E invece sì. La storia insegna che dal buio non c'è sempre una via di scampo definitiva e il tempo non è mai un antidoto sicuro. Era il 13 agosto del 1956, e anche quelli erano anni di libertà e trasformazione, facili da ricordare come una fotografia in bianco e nero. Giovani tunisine che passeggiano, aspirando boccate di libertà - e non importa se con la minigonna o il velo - in quella che divenne l'avenue Habib Bourguiba'. Perché fu proprio lui ad aprire quel primo spiraglio di luce. Dando a quelle donne la possibilità di prendere in mano almeno per poco il loro destino. Promulgò quel codice di statuto personale, il simbolo per eccellenza di una vera rivoluzione per le donne. Da quel momento per legge erano riconosciute come "uguali" agli uomini, la poligamia interdetta e il divozio finalmente possibile. Questo grande e coraggioso passo fu di ispirazione per altri paesi del Maghreb come il Marocco e l'Algeria. E cambiò molto la vita di queste donne.
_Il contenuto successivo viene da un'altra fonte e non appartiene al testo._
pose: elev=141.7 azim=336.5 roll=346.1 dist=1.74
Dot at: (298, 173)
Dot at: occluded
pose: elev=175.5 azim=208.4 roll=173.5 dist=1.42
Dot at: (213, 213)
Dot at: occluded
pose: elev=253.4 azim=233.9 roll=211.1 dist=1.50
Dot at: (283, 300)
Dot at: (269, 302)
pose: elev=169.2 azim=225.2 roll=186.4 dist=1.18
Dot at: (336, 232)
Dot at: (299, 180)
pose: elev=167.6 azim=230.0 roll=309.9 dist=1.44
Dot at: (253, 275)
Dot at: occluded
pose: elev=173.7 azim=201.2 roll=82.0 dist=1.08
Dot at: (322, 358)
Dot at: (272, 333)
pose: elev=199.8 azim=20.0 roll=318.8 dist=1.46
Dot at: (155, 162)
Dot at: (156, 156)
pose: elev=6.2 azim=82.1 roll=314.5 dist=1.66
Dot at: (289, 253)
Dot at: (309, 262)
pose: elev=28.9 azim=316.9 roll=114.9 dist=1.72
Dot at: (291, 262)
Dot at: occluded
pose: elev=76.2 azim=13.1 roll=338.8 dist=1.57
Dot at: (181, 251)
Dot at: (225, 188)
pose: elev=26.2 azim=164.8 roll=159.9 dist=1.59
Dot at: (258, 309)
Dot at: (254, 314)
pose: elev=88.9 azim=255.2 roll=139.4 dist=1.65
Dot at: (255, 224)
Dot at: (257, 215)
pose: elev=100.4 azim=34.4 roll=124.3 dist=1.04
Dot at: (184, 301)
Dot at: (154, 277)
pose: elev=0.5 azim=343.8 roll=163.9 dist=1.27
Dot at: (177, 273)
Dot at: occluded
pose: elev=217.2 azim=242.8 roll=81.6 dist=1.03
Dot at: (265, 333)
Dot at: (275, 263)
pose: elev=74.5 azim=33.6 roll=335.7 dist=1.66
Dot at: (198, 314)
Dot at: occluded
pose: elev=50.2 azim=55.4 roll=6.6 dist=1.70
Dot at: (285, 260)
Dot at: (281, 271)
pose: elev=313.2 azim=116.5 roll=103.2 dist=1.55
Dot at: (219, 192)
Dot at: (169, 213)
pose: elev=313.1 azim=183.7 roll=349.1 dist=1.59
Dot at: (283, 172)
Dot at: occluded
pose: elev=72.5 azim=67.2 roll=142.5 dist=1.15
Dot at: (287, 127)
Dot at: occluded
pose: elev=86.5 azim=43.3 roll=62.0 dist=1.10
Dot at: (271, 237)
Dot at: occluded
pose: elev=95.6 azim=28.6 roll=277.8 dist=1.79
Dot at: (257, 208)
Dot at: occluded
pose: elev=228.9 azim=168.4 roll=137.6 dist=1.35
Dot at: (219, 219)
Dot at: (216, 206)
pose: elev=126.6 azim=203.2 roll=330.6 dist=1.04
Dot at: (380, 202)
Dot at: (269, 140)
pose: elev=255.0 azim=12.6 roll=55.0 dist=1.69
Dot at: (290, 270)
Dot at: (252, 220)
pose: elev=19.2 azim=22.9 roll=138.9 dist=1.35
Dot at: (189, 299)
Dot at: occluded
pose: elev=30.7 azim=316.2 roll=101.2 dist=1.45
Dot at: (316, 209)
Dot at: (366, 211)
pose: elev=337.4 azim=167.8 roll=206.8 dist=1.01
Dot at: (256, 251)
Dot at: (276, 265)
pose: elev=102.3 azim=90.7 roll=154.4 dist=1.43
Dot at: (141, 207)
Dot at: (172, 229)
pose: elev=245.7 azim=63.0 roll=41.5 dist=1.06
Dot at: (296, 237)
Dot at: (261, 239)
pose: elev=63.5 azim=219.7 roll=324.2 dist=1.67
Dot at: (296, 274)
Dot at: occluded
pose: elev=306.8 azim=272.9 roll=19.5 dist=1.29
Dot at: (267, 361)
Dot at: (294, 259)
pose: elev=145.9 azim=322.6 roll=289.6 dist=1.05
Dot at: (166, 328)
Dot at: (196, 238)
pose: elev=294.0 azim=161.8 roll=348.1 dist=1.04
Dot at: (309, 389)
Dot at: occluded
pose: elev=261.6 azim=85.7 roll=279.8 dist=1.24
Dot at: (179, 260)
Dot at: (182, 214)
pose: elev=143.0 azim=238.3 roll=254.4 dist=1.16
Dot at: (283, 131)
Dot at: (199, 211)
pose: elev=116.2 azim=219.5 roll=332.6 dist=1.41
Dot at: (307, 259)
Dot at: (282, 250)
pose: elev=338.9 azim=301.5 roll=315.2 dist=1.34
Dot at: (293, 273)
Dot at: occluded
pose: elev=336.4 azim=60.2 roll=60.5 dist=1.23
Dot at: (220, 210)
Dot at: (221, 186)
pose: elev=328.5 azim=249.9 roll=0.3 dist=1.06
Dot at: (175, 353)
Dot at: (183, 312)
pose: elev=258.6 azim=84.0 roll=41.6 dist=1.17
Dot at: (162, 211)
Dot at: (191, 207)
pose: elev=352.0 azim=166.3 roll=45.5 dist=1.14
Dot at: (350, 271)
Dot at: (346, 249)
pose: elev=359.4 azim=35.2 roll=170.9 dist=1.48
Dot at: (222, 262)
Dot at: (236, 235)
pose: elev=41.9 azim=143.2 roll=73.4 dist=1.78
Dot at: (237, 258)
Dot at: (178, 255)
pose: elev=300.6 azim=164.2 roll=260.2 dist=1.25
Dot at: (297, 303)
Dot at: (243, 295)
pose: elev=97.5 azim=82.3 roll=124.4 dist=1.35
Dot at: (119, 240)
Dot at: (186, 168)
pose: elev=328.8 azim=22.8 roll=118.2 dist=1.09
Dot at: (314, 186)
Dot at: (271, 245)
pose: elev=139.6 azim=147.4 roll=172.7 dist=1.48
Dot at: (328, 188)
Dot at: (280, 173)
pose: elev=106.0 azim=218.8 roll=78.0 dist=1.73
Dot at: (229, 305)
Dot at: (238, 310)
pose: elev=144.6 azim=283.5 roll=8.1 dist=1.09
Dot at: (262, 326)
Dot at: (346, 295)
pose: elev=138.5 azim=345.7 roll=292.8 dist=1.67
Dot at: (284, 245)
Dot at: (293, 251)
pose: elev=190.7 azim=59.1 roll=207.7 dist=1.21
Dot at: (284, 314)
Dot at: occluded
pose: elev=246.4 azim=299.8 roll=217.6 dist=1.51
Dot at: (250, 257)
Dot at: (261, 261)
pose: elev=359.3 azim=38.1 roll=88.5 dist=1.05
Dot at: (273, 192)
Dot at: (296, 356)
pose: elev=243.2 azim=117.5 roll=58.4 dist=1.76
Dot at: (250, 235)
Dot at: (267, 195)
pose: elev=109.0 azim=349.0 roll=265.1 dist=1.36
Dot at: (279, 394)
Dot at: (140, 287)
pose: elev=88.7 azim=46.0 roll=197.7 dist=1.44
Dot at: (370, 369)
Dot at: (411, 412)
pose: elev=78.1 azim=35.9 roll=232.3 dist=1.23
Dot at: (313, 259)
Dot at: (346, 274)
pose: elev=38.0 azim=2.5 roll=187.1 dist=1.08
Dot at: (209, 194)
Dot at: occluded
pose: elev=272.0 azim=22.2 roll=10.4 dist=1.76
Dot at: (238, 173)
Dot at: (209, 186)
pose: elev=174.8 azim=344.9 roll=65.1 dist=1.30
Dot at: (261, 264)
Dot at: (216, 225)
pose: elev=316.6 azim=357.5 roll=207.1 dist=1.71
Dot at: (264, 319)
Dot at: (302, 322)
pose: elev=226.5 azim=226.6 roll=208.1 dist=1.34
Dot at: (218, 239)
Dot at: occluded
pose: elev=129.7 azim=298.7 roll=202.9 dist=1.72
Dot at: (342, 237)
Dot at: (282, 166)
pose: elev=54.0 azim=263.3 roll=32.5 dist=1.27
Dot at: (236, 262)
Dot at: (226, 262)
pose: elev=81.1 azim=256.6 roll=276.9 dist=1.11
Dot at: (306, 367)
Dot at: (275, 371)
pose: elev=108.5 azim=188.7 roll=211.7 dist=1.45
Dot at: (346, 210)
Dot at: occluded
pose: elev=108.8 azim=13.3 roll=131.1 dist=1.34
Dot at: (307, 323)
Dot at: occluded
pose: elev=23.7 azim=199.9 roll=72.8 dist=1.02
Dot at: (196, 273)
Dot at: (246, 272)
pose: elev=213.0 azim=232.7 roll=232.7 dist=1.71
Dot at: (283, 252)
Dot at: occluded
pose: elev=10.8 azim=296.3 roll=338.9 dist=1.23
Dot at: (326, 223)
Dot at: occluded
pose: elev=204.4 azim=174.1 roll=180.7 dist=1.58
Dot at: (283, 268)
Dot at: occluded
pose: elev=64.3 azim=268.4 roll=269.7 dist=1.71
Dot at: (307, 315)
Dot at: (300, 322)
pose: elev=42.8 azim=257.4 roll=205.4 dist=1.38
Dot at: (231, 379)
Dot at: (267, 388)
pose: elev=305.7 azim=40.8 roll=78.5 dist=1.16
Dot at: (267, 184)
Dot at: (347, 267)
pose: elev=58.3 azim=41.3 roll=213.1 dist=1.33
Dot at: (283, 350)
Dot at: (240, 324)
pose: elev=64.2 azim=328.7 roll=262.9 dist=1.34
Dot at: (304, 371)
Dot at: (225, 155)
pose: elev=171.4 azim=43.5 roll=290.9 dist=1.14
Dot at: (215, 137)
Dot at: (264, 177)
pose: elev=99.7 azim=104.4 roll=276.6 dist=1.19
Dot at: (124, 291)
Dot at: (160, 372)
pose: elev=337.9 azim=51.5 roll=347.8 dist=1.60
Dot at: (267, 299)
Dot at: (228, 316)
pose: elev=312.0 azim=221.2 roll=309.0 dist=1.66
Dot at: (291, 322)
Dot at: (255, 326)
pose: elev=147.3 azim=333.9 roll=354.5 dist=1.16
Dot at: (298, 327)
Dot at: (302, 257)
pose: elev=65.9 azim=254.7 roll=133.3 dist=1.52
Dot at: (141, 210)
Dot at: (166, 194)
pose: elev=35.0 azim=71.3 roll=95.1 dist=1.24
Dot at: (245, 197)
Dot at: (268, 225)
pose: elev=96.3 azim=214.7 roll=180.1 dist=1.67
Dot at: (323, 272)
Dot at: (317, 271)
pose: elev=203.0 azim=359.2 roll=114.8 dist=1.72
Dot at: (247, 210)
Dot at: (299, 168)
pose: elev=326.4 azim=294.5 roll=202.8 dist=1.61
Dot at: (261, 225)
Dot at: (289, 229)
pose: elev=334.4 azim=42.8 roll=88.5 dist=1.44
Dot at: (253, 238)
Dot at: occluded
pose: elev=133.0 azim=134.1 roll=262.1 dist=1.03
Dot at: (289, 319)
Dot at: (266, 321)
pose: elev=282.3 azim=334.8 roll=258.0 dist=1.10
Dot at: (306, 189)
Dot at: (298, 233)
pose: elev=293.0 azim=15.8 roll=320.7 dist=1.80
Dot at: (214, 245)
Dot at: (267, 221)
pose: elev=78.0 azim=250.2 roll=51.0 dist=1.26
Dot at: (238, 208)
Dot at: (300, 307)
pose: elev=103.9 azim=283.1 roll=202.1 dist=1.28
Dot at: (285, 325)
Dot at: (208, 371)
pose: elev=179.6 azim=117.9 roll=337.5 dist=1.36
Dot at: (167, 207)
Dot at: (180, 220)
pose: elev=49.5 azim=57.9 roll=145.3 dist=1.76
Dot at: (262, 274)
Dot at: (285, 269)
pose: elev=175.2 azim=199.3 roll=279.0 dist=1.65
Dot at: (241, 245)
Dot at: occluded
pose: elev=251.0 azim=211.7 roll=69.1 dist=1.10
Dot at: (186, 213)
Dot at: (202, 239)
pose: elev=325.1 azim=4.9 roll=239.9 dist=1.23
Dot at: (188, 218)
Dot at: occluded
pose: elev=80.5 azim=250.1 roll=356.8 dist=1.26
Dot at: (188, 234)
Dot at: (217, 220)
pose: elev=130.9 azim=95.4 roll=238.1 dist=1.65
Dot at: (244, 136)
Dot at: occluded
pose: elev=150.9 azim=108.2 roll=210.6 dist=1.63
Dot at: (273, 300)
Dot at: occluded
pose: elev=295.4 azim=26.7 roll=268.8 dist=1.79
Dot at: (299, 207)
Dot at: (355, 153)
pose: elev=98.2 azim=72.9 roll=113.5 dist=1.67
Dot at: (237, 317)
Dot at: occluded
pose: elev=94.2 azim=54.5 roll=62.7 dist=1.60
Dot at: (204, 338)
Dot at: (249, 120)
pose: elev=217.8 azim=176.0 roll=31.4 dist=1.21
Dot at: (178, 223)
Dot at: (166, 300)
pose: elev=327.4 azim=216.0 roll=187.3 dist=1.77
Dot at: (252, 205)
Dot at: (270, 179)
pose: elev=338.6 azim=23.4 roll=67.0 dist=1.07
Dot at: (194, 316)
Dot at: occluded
Oggi, a 56 anni di distanza, quella finestra può essere violentemente richiusa. Perché chi siede al potere della nuova Tunisia è tornato alla discussione primitiva e patriarcale, che si pensava ormai chiusa: la subordinazione di un sesso all'altro.
La nuova bozza dell'articolo 28 (che dovrà ancora essere approvata dal Parlamento in seduta plenaria) stabilisce infatti che «lo Stato assicura la protezione dei diritti della donna, sotto il principio della complementarità all'uomo in seno alla famiglia, e in qualità di associata all'uomo nello sviluppo della Patria». Complementarietà e non più uguaglianza. Ma ancor di più: le parole dall'arabo all'italiano cambiano interpretazione, perché quando si dice "complementare all'uomo" in arabo, si traduce "annesso al l'uomo". Di fatto la donna smette di esistere come individuo a sé, pur se da parte dei promotori, il partito islamista al potere Annahda, si cerca di mediare giocando con le parole: Mehrzia Nabidi, membro del partito islamista si affretta a precisare che complementarità non significa disuguaglianza, ma c'è uno scambio, un partenariato.
E allora ci si chiede: come mai non c'è un articolo che dica che anche l'uomo è complementare alla donna?
Si dirà che il codice di famiglia è ancora vivo e vegeto, ma resta il fatto che in realtà con questo appiglio costituzionale si scavalca in pieno il codice di famiglia che tutela l'uguaglianza della donna, e questo non è altro che uno spiraglio al recupero della tradizione sciaraitica (da Sharia, la legge coranica), che esalta la visione tradizionale dell'uomo preposto alla donna e della donna subordinata all'uomo. E questo è solo l'imput che potrebbe aprire una strada buia nel futuro della Tunisia.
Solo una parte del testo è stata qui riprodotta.